Instructions for the task: Please rewrite all the records below, replacing "scientific name" with "binomial name" and keeping everything else the same. Omit the pictures from your answer.
═══ Data listing ═══
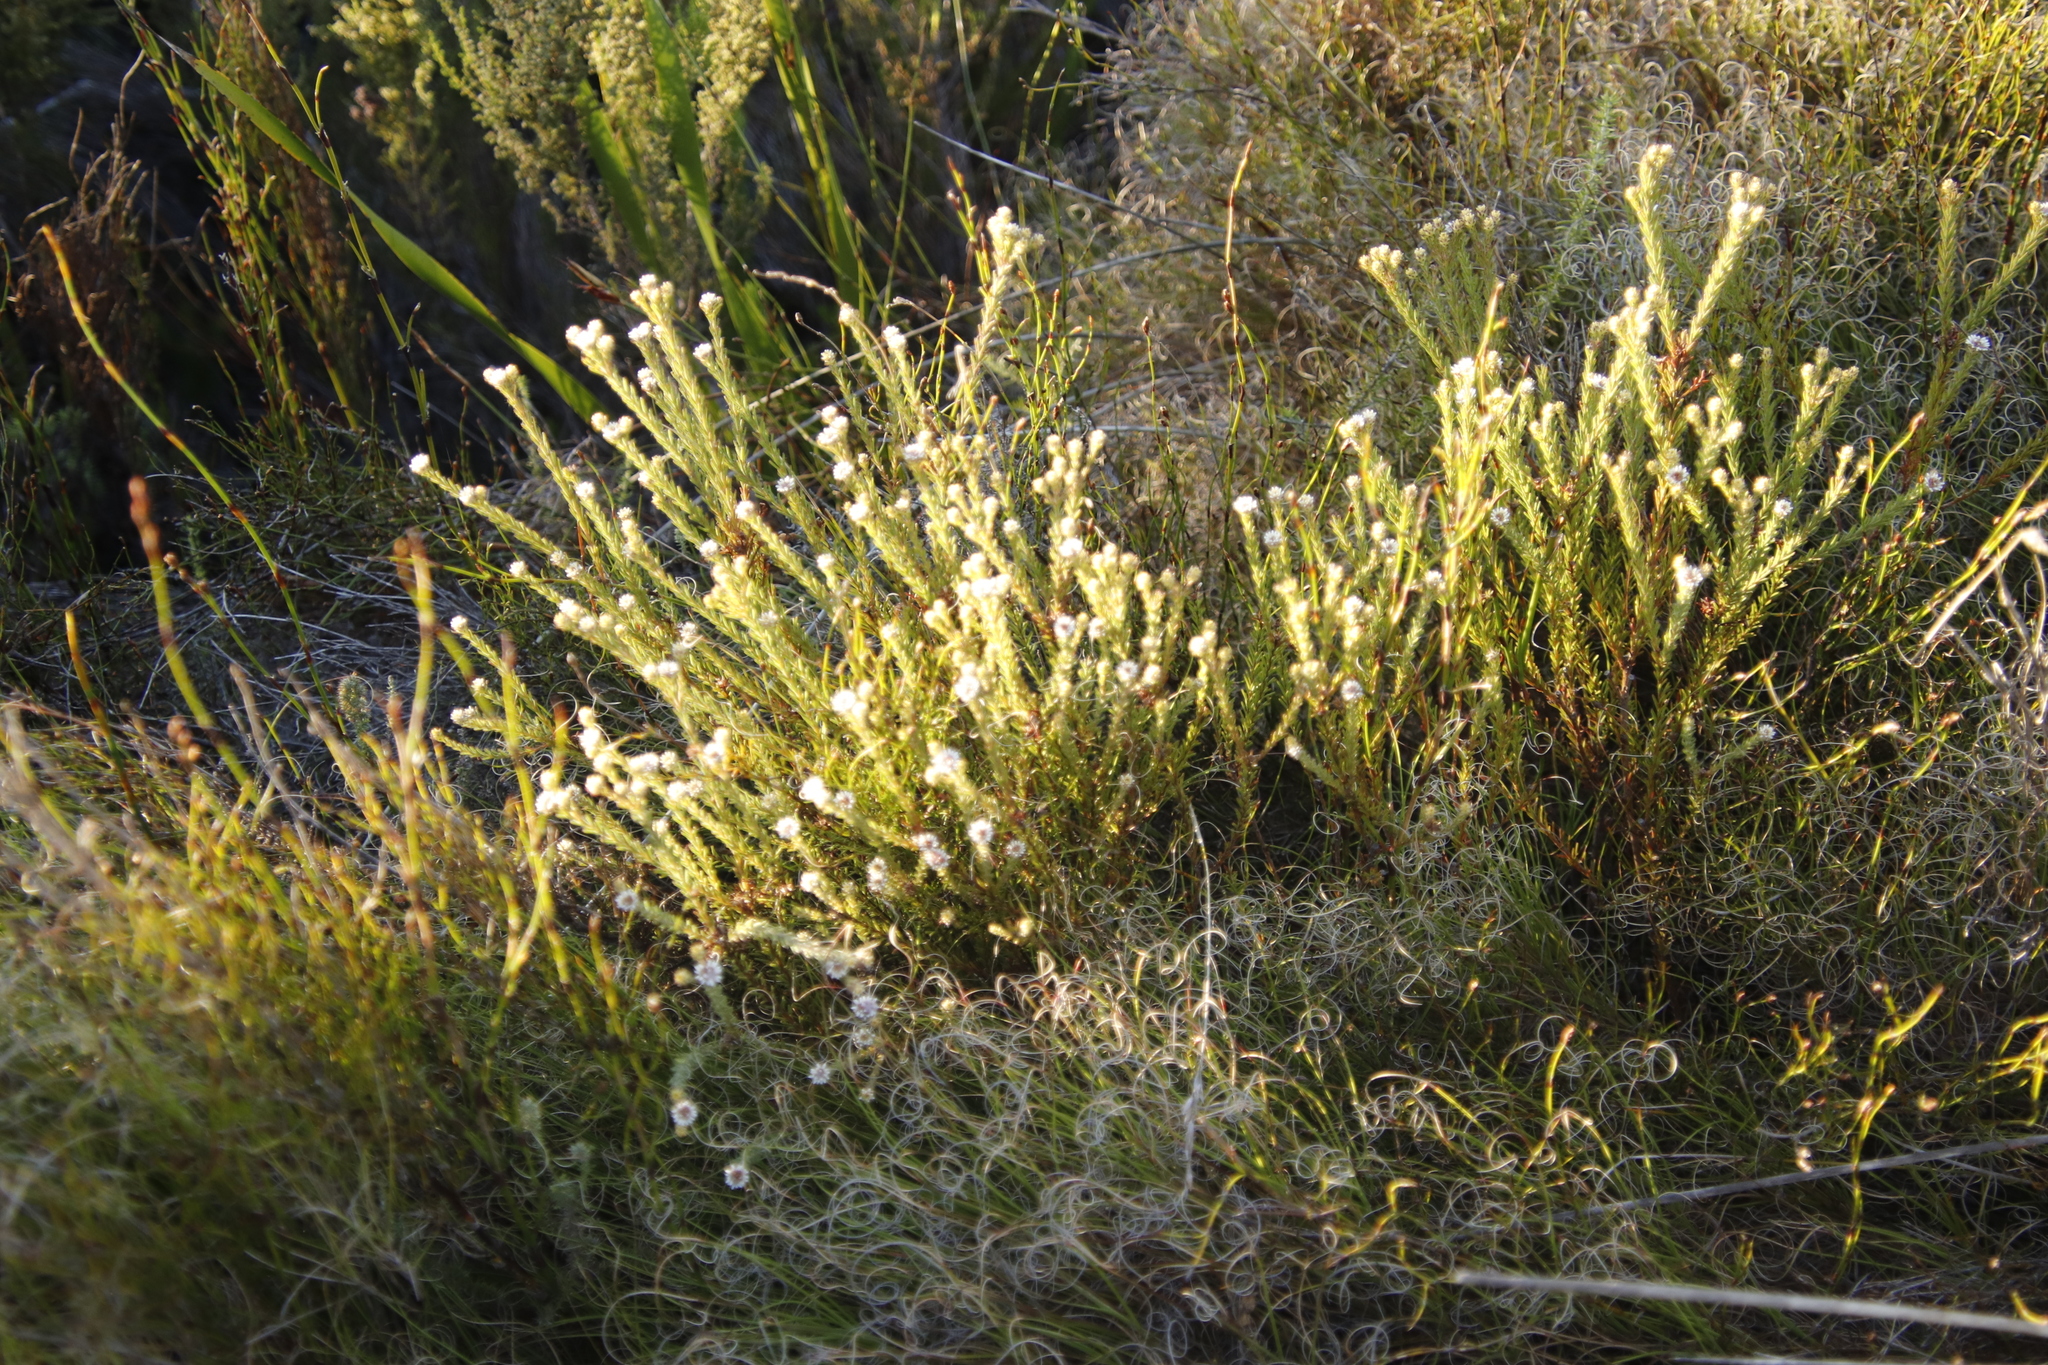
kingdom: Plantae
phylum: Tracheophyta
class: Magnoliopsida
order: Bruniales
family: Bruniaceae
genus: Staavia
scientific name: Staavia radiata
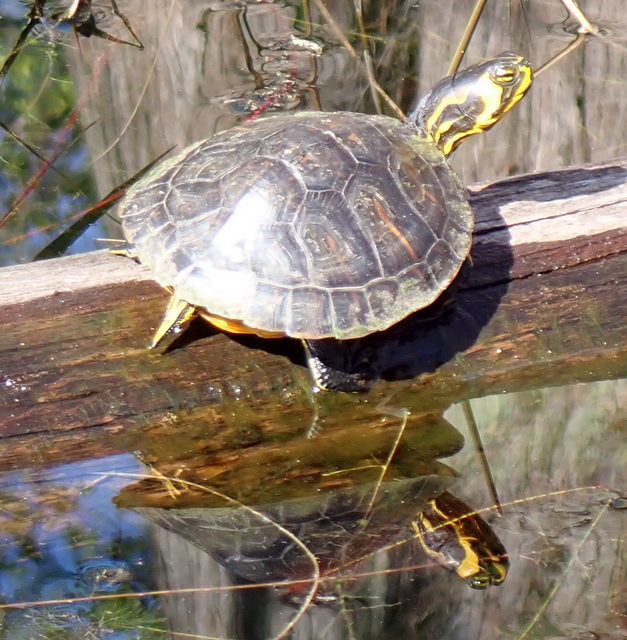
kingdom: Animalia
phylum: Chordata
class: Testudines
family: Emydidae
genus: Trachemys
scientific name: Trachemys scripta
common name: Slider
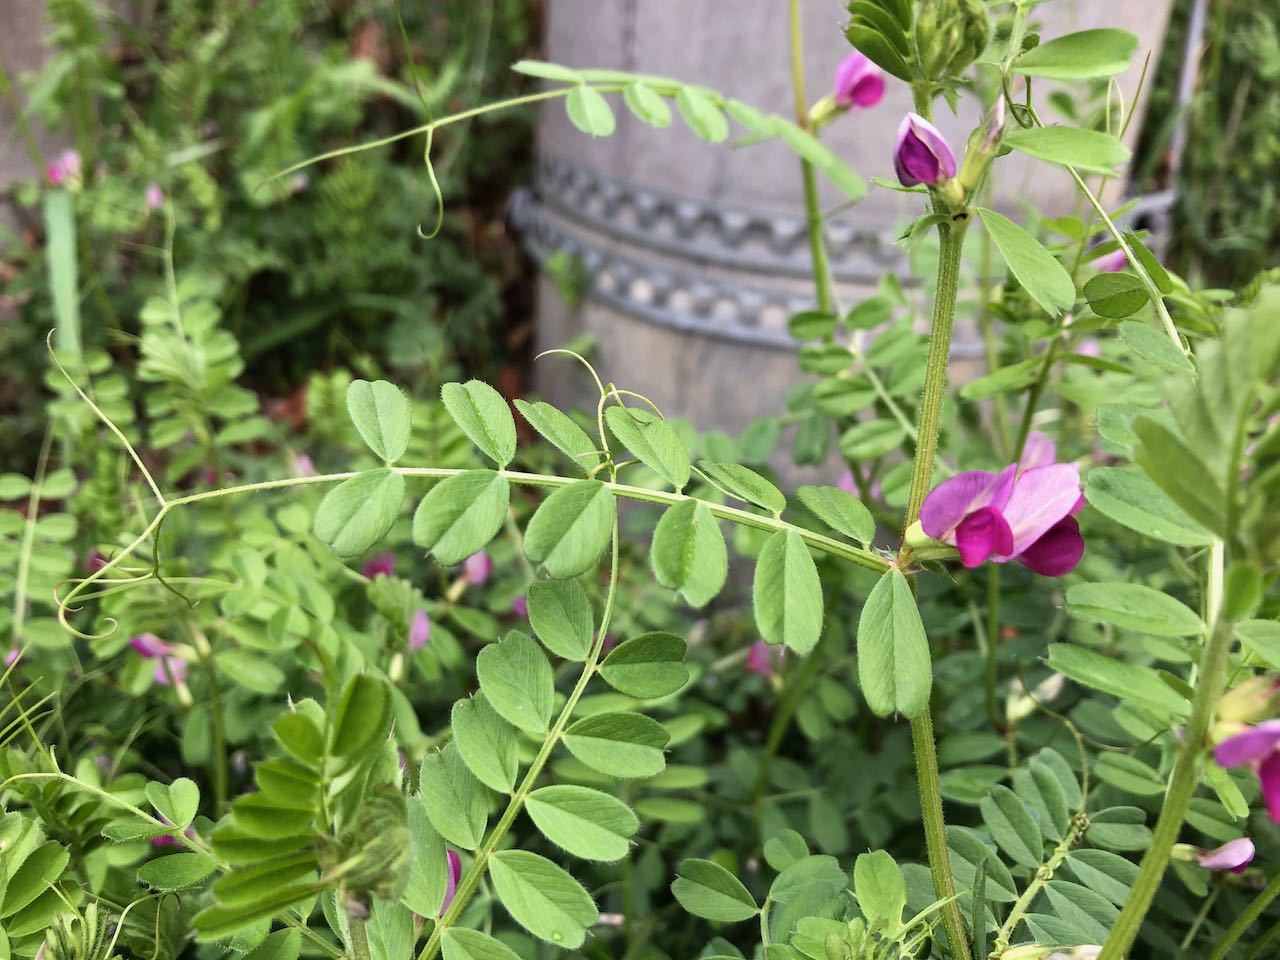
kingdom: Plantae
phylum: Tracheophyta
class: Magnoliopsida
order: Fabales
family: Fabaceae
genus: Vicia
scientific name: Vicia sativa
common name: Garden vetch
═══
Final answer:
kingdom: Plantae
phylum: Tracheophyta
class: Magnoliopsida
order: Bruniales
family: Bruniaceae
genus: Staavia
binomial name: Staavia radiata
kingdom: Animalia
phylum: Chordata
class: Testudines
family: Emydidae
genus: Trachemys
binomial name: Trachemys scripta
common name: Slider
kingdom: Plantae
phylum: Tracheophyta
class: Magnoliopsida
order: Fabales
family: Fabaceae
genus: Vicia
binomial name: Vicia sativa
common name: Garden vetch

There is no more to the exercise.